The budget also separately includes funds to hire seven more rail safety inspectors for the California Public Utilities Commission, PUC spokeswoman Terrie Prosper said.
The 6.5-cent shipping charge will be administered by the state Office of Spill Prevention and Response. “We consider this a great victory,” office administrator Tom Cullen said Monday. Until now, the office’s scope has been confined mainly to coastal areas. “We weren’t positioned in California to prepare for and respond to oil spills on the interior of the state.”
Cullen and others negotiated the shipping charge over the weekend with oil industry officials.
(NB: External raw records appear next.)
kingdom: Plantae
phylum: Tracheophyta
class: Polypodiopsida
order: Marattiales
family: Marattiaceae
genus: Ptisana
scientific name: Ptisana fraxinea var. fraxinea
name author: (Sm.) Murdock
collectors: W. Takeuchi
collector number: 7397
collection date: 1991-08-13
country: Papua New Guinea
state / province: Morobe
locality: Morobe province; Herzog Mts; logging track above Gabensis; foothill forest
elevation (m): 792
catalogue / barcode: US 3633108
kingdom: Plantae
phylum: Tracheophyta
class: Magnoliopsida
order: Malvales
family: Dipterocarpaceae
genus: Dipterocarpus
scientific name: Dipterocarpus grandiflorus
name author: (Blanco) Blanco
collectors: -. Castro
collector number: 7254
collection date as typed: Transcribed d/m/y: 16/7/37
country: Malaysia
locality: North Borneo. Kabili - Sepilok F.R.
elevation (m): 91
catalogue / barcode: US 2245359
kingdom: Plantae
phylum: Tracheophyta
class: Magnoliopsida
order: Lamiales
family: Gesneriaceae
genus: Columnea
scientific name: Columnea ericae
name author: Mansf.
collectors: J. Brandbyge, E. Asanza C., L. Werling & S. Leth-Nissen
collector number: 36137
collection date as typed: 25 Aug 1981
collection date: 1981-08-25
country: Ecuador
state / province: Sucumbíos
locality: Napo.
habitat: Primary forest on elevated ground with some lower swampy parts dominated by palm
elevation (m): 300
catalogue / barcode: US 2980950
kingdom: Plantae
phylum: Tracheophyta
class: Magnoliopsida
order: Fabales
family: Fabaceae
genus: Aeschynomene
The charge, an extension of an existing marine fee, may be the first of several steps California officials take in coming months to improve the state’s ability to minimize oil spills and handle them more effectively when they happen.
Tupper Hull, spokesman for the Western States Petroleum Association, said his organization will work with the state on the issue.
“The new revenues, the first place they should go, is to make sure local responders are adequately equipped,” Hull said. “We recognized from the beginning that this is a legitimate issue.”
The safety efforts have taken on urgency as oil companies reveal plans for hundreds of crude-by-rail shipments in California, including a proposal by the Valero Refining Co. to ship 100 crude oil tank cars a day through downtown Sacramento and downtown Davis to Benicia. Details of that plan are expected to be released by Benicia officials Tuesday.
Federal officials have warned that one of the crude oils being shipped into the state, from the Bakken region of North Dakota, appears to be more flammable than typical crude oils. Three recent train crashes and explosions, including one that killed 47 people in the Canadian city of Lac-Megantic last year, prompted federal transportation officials last month to require that railroads notify state emergency officials of large Bakken shipment times and routes.
Central to the state’s safety efforts will be keeping a closer watch on the tracks themselves. The state budget includes seven new rail inspector positions to help the California Public Utilities Commission fulfill its mandate to inspect every mile of rail in the state annually. PUC deputy director of rail safety programs Paul King said his agency has failed in that task some years because of lack of personnel.
With rail crude oil shipments on the rise, it’s critical that the state steps up now, King said. “The Bakken crude in particular is a big problem. This is a lot of volatile material coming in on routes where it hasn’t come in before.”
The state Senate on Monday passed a resolution urging the U.S. Department of Transportation and other federal agencies to write tougher standards for train tank cars and to “prioritize safety over cost effectiveness” in dealing with rail crude shipments. Federal officials have said they intend to improve design standards for rail cars hauling crude oil, but haven’t set a date.
Sens. Jerry Hill, D-San Mateo, and Lois Wolk, D-Davis, introduced a bill last week that would impose a second shipping fee on oil companies to be used to train and equip “first responders,” such as fire departments and hazardous materials crews, to deal with major spills and fires on railroad lines. The authors have not yet determined the fee amount.
“It’s not a matter of will (a spill) happen, it’s when,” Hill said. “We have to be prepared. We need to provide the resources for first responders to address the emergency.”
A recent state report found that 40 percent of local firefighters in the state are volunteers whose departments generally lack the training and equipment to deal with major hazardous materials spills.
Assemblyman Roger Dickinson, D-Sacramento, also has authored a bill requiring rail carriers to communicate more closely with state emergency officials about crude oil rail movements.